Over 30 year later, however, these stamps may have something to teach us about how disinformation works today. They show how disinformation is not simply about falsehoods — it’s about how those falsehoods are presented so as to seem true.

The stamps help illustrate this in three ways:

1) Authority

One of the ways something can appear to be true is when the information comes from a figure of authority. Because the stamps were officially released by the U.S. government, it gives the information contained on them the appearance of truth. Of course, no one would think the USPS is an authority on dinosaurs, and yet the very position of authority the postal service occupies seems to serve as a guarantee of the truth of what is presented. The appearance of authority, however wrongly placed it is, is often enough for us to believe something to be true.

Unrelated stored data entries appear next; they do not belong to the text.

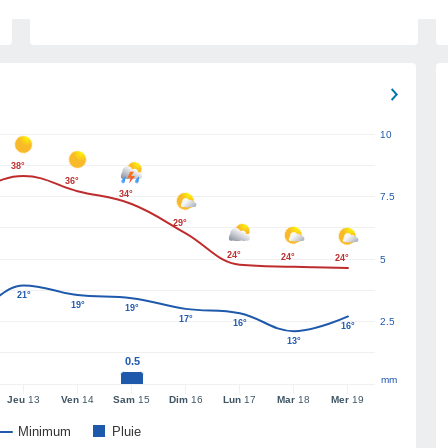
10
38°
36°
34°
7.5
29°
24°
24°
24°
5
21°
19°
19°
17°
2.5
16°
16°
13°
0.5
mm
Jeu
13
Ven
14
Sam
15
Dim
16
Lun
17
Mar
18
Mer
19
Minimum
Pluie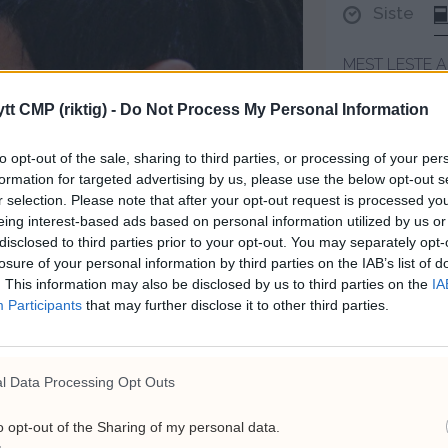
Siste
MEST LESTE A
Lu
tt CMP (riktig) -
Do Not Process My Personal Information
13
br
to opt-out of the sale, sharing to third parties, or processing of your per
6. a
formation for targeted advertising by us, please use the below opt-out s
r selection. Please note that after your opt-out request is processed y
Hv
eing interest-based ads based on personal information utilized by us or
Hj
disclosed to third parties prior to your opt-out. You may separately opt-
top
losure of your personal information by third parties on the IAB’s list of
. This information may also be disclosed by us to third parties on the
IA
26. 
Participants
that may further disclose it to other third parties.
Ce
 mot Frp: –
pr
se
l Data Processing Opt Outs
31. 
Cir
o opt-out of the Sharing of my personal data.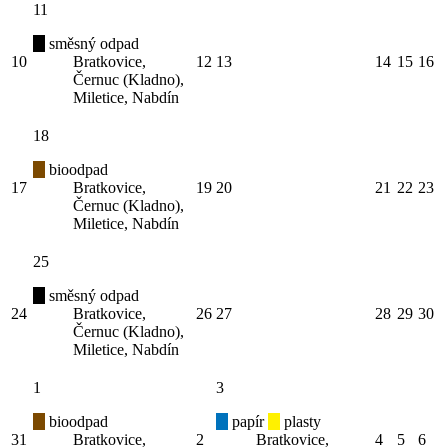
11
směsný odpad
10
Bratkovice,
12
13
14
15
16
Černuc (Kladno),
Miletice, Nabdín
18
bioodpad
17
Bratkovice,
19
20
21
22
23
Černuc (Kladno),
Miletice, Nabdín
25
směsný odpad
24
Bratkovice,
26
27
28
29
30
Černuc (Kladno),
Miletice, Nabdín
1
3
bioodpad
papír
plasty
31
Bratkovice,
2
Bratkovice,
4
5
6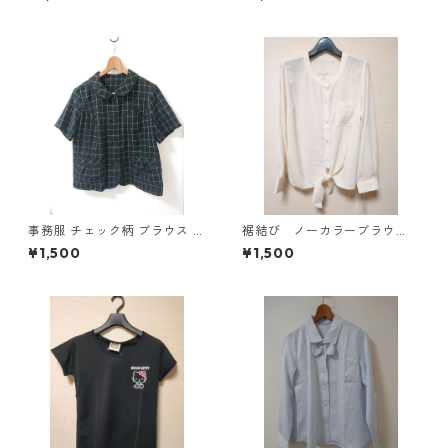
タ KAE-4791
ワイト KAE-4780
事務服 チェック柄 ブラウス 3
裾結び ノーカラーブラウ
L ブラック ◆KIY-1298◆
ス ３Ｌ アイボリー KAE-
¥1,500
¥1,500
4813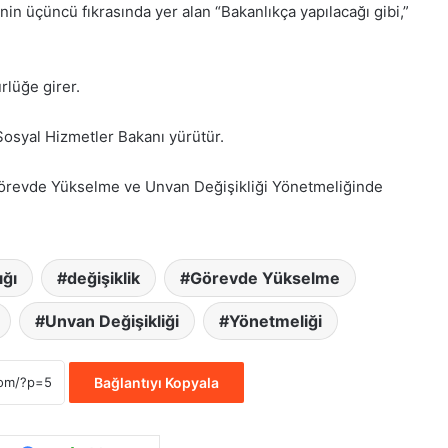
 üçüncü fıkrasında yer alan “Bakanlıkça yapılacağı gibi,”
lüğe girer.
osyal Hizmetler Bakanı yürütür.
 Görevde Yükselme ve Unvan Değişikliği Yönetmeliğinde
ığı
değişiklik
Görevde Yükselme
Unvan Değişikliği
Yönetmeliği
Bağlantıyı Kopyala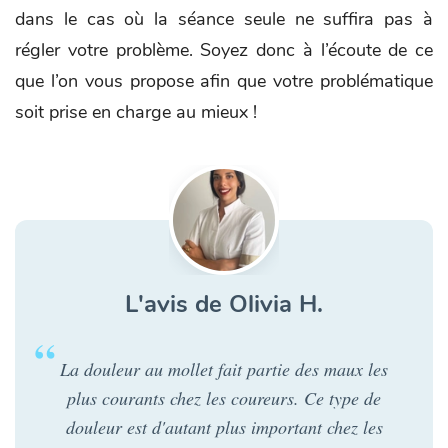
dans le cas où la séance seule ne suffira pas à
régler votre problème. Soyez donc à l’écoute de ce
que l’on vous propose afin que votre problématique
soit prise en charge au mieux !
L'avis de Olivia H.
La douleur au mollet fait partie des maux les
plus courants chez les coureurs. Ce type de
douleur est d'autant plus important chez les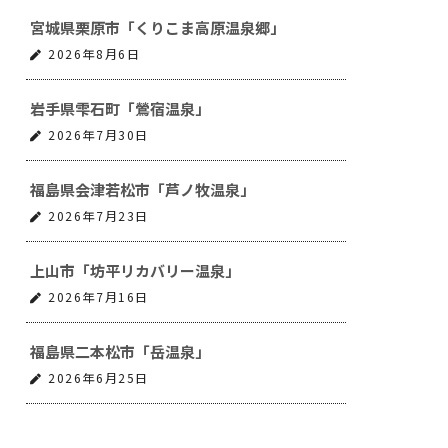
宮城県栗原市「くりこま高原温泉郷」
2026年8月6日
岩手県雫石町「鶯宿温泉」
2026年7月30日
福島県会津若松市「芦ノ牧温泉」
2026年7月23日
上山市「坊平リカバリー温泉」
2026年7月16日
福島県二本松市「岳温泉」
2026年6月25日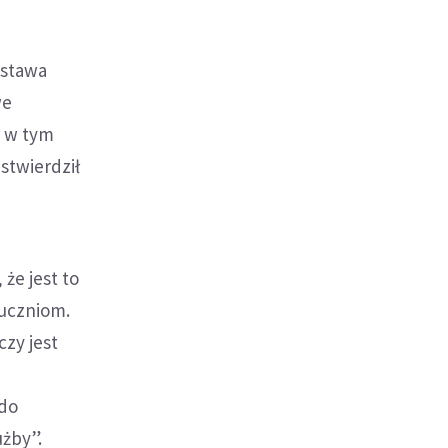
ostawa
we
ż w tym
 stwierdził
że jest to
 uczniom.
czy jest
 do
użby”.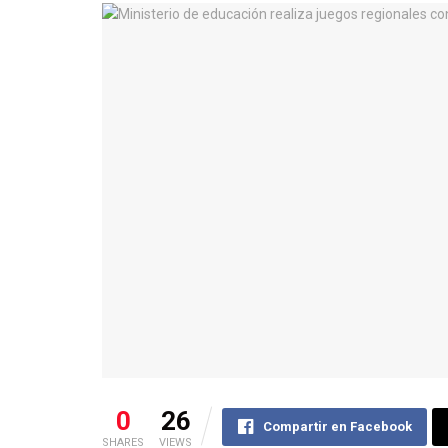
0
26
Compartir en Facebook
SHARES
VIEWS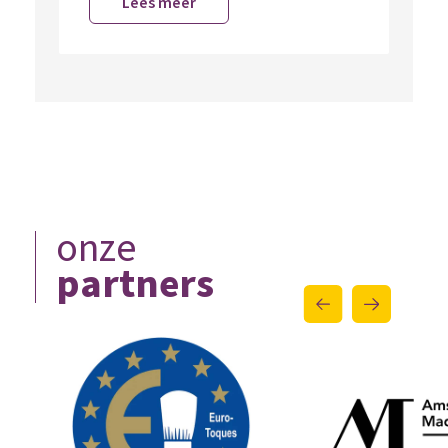
Lees meer
onze
partners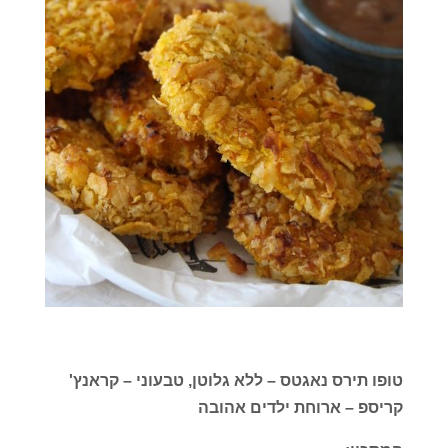
טופו תירס נאגטס – ללא גלוטן, טבעוני – קראנץ'
קריספ – ארוחת ילדים אהובה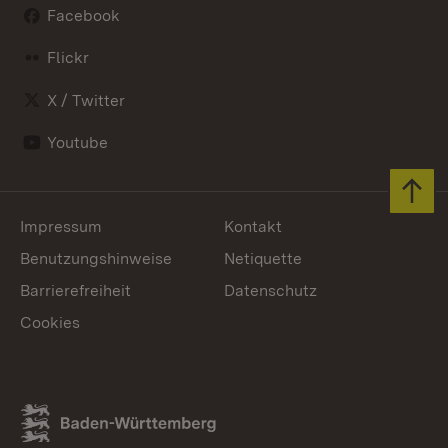
Facebook
Flickr
X / Twitter
Youtube
Zum 
Impressum
Kontakt
Benutzungshinweise
Netiquette
Barrierefreiheit
Datenschutz
Cookies
Link zum Landesportal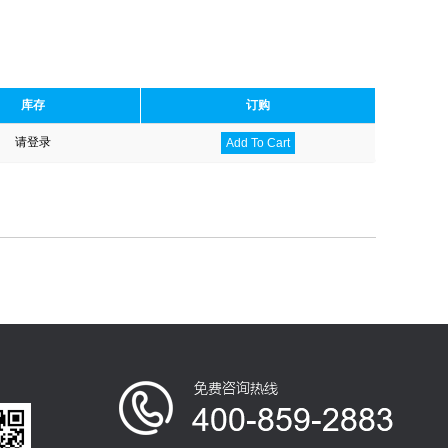
库存
订购
请登录
Add To Cart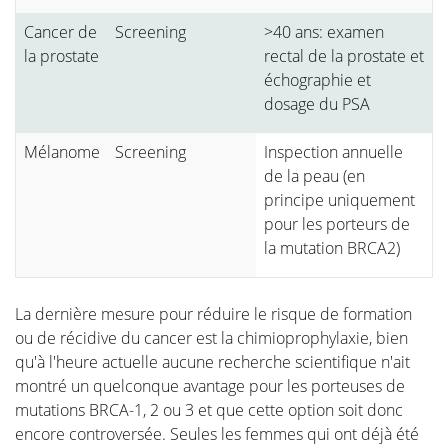
Cancer de
Screening
>40 ans: examen
la prostate
rectal de la prostate et
échographie et
dosage du PSA
Mélanome
Screening
Inspection annuelle
de la peau (en
principe uniquement
pour les porteurs de
la mutation BRCA2)
La dernière mesure pour réduire le risque de formation
ou de récidive du cancer est la chimioprophylaxie, bien
qu'à l'heure actuelle aucune recherche scientifique n'ait
montré un quelconque avantage pour les porteuses de
mutations BRCA-1, 2 ou 3 et que cette option soit donc
encore controversée. Seules les femmes qui ont déjà été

This is a tactic used by scammers all the time. It’s the reason why you’ve probably gotten a lot of robocalls claiming to be the IRS. Phishing emails also use this tactic by spoofing the ‘from’ field and using logos of businesses and government agencies. We too often assume that, just because information appears to be coming from an authority, it must be true.

2) Truths and a Lie

Another way something false can appears true is by placing what is fake among things that are actually true. The fact that the other stamps in the collection — the tyrannosaurus, the stegosaurus, and the pteranodon — are real gives the brontosaurus the appearance of truth. By placing one piece of false information alongside recognizably true information, that piece of false information starts to look more and more like a truth.

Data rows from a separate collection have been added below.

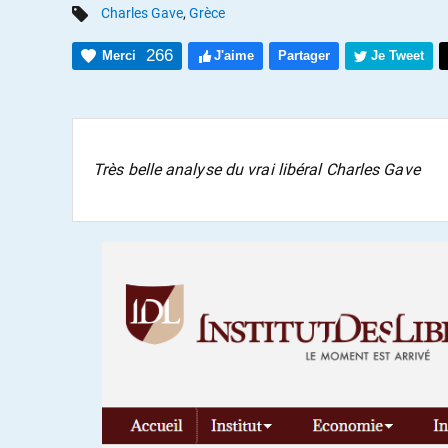
Charles Gave
,
Grèce
266
Merci
J'aime
Partager
Je Tweet
Très belle analyse du vrai libéral Charles Gave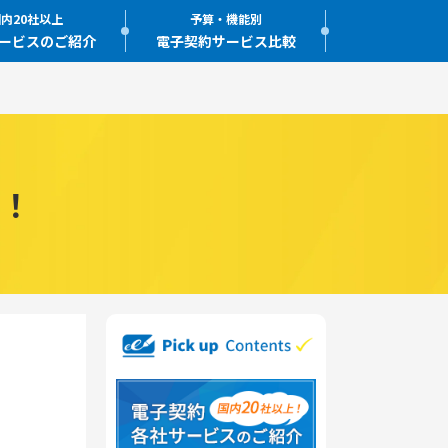
内20社以上
予算・機能別
ービスのご紹介
電子契約サービス比較
！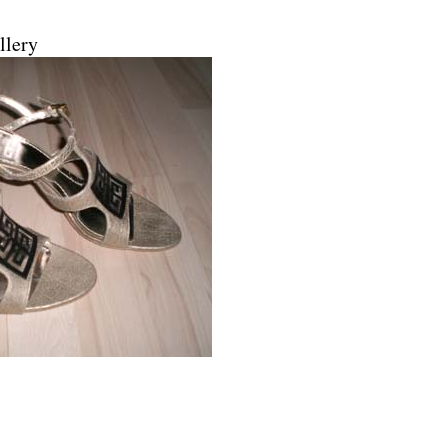
llery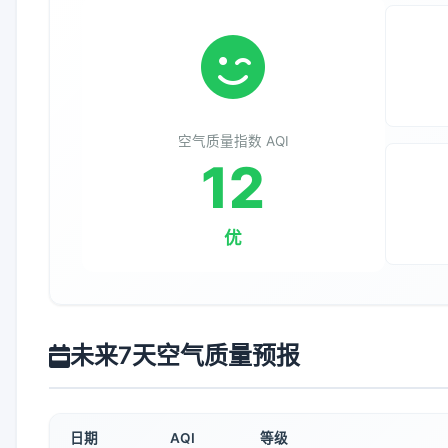
空气质量指数 AQI
12
优
未来7天空气质量预报
日期
AQI
等级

Fake news on social media uses this tactic all the time. Phishing attacks also take advantage of this by replicating certain aspects of legitimate emails. This might include mentioning information in the news, such as COVID-19, or even including things like an unsubscribe link at the end of the email. This tactic works by using legitimate information and elements in an email to cover up what is fake.

3) Anchoring

The US Postal Service did not invent the brontosaurus:  in fact, the American Museum of Natural History named a skeleton brontosaurus in 1905.  Once a claim is stated as truth, it becomes very hard to dislodge.  This was actually the reasoning the US Postal Service used when they were challenged: “Although now recognized by the scientific community as Apatosaurus, the name Brontosaurus was used for the stamp because it is more familiar to the general population.”  Anchoring is a key aspect of disinformation, especially with regards to persistency.

Beyond Appearances

Overall, what the brontosaurus stamp shows us is that our ability to discern the true from the false largely depends on how information is presented to us. Scammers and phishers have understood this for a long time. The first step in critically engaging with information online is therefore to recognize that just because something appears true does not, in fact, make it true. Given the continued rise of disinformation, this is a lesson that is more important now than ever. In fact, it is unlikely disinformation will ever become extinct.